WORK REQUEST: Copy all lines below that use the word "buildings".

RECORDED DATA:
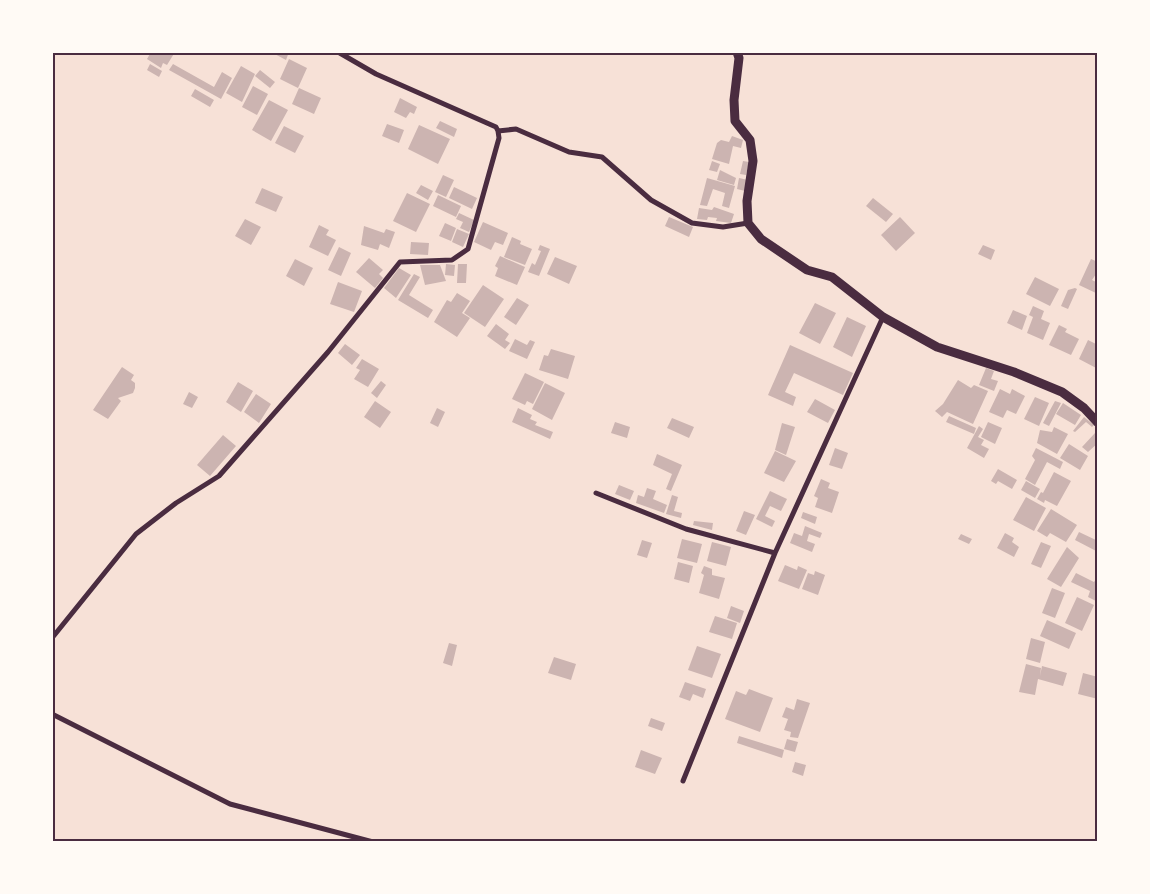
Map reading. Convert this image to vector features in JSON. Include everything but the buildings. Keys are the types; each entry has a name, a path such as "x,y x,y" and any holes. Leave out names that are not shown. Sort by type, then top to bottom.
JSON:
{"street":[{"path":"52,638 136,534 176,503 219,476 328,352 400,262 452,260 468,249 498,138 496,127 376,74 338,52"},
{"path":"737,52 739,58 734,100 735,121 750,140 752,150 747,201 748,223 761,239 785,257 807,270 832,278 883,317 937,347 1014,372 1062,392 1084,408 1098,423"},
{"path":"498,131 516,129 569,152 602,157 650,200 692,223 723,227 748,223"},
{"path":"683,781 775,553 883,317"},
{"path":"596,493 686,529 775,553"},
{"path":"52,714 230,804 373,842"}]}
---
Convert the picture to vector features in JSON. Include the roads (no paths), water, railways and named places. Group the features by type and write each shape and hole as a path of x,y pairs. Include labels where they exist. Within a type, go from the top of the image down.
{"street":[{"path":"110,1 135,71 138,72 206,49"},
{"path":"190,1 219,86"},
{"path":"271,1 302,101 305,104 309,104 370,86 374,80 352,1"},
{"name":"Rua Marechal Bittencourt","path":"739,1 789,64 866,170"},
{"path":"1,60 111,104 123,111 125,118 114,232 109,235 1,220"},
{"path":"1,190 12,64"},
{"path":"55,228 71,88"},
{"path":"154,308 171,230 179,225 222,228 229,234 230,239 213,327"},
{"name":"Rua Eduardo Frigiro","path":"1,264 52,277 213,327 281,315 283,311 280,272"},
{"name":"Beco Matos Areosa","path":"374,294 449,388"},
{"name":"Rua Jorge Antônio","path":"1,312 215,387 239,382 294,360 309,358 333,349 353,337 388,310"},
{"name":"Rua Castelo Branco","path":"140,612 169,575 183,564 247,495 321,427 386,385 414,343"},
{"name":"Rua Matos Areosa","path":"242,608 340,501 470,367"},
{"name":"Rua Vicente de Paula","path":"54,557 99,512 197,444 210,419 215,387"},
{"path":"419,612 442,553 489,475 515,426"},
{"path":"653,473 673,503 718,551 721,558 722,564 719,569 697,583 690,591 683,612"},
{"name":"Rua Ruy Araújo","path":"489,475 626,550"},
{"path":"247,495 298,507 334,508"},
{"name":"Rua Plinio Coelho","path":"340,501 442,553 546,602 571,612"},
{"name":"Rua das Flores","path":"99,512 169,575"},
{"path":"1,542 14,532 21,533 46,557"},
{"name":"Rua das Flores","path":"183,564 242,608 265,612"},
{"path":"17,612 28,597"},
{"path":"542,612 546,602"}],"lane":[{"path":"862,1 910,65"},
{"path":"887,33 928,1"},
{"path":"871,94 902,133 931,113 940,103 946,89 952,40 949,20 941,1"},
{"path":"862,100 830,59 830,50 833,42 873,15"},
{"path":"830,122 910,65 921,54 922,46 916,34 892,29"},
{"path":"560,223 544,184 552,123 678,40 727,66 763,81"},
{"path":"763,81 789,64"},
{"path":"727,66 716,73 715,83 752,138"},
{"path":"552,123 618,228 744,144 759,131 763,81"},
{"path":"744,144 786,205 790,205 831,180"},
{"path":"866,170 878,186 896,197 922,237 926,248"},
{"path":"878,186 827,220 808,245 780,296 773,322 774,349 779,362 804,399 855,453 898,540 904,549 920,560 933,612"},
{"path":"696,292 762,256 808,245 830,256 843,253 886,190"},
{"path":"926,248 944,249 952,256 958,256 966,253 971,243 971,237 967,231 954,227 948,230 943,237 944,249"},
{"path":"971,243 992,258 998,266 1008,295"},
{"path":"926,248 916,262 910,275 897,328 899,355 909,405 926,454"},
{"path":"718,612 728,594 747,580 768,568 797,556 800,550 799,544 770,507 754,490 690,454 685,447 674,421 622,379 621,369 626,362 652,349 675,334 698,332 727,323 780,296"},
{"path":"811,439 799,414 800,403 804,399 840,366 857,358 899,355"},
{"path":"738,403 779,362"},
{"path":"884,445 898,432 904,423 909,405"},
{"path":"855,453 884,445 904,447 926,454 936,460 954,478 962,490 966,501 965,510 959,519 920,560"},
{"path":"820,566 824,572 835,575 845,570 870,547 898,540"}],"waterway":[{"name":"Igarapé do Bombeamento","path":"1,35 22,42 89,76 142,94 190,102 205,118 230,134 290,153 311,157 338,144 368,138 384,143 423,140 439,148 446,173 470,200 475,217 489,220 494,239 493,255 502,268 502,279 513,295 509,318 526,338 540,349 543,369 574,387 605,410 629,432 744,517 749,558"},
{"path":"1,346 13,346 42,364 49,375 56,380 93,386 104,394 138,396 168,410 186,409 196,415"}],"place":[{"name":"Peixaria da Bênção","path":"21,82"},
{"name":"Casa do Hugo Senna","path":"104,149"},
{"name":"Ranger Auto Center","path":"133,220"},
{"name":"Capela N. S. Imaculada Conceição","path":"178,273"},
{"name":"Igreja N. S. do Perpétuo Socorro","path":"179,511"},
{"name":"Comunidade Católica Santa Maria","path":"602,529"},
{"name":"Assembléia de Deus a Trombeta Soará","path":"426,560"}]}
---
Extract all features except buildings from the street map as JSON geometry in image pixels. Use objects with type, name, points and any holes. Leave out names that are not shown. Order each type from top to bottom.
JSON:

ANSWER FOR THIS EXERCISE:
Map reading. Convert this image to vector features in JSON. Include everything but the buildings. Keys are the types; each entry has a name, a path such as "x,y x,y" and any holes. Leave out names that are not shown. Sort by type, then top to bottom.
Extract all features except buildings from the street map as JSON geometry in image pixels. Use objects with type, name, points and any holes. Leave out names that are not shown. Order each type from top to bottom.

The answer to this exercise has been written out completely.